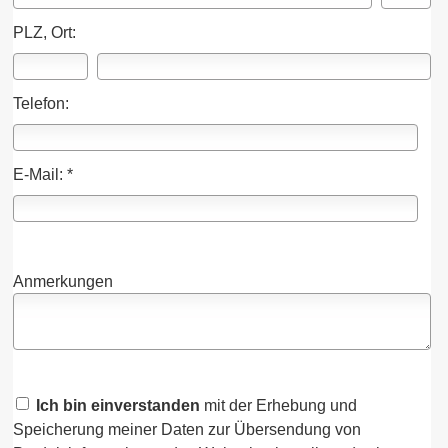
PLZ, Ort:
Telefon:
E-Mail: *
Anmerkungen
Ich bin einverstanden
mit der Erhebung und
Speicherung meiner Daten zur Übersendung von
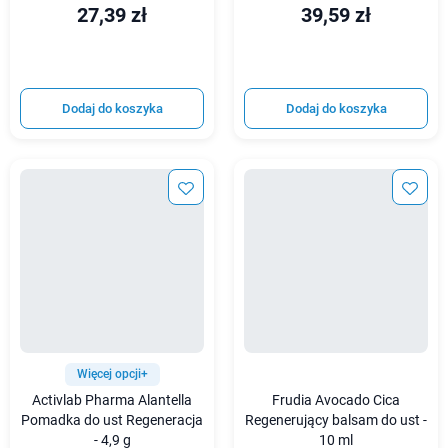
27,39 zł
39,59 zł
Dodaj do koszyka
Dodaj do koszyka
Więcej opcji+
Activlab Pharma Alantella
Frudia Avocado Cica
Pomadka do ust Regeneracja
Regenerujący balsam do ust -
- 4,9 g
10 ml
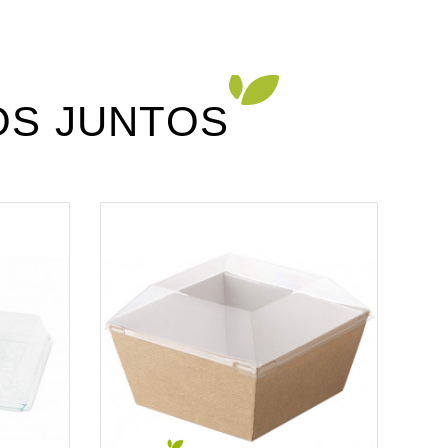
S JUNTOS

Problem description: Starting from the line that contains "Ich bin einverstanden", transcribe exactly each line down to the final line of the material above, excluding every picture and adding nothing else.

Answer below:
Ich bin einverstanden
mit der Erhebung und
Speicherung meiner Daten zur Übersendung von
27,39 zł
39,59 zł
Dodaj do koszyka
Dodaj do koszyka
Więcej opcji+
Activlab Pharma Alantella
Frudia Avocado Cica
Pomadka do ust Regeneracja
Regenerujący balsam do ust -
- 4,9 g
10 ml
S JUNTOS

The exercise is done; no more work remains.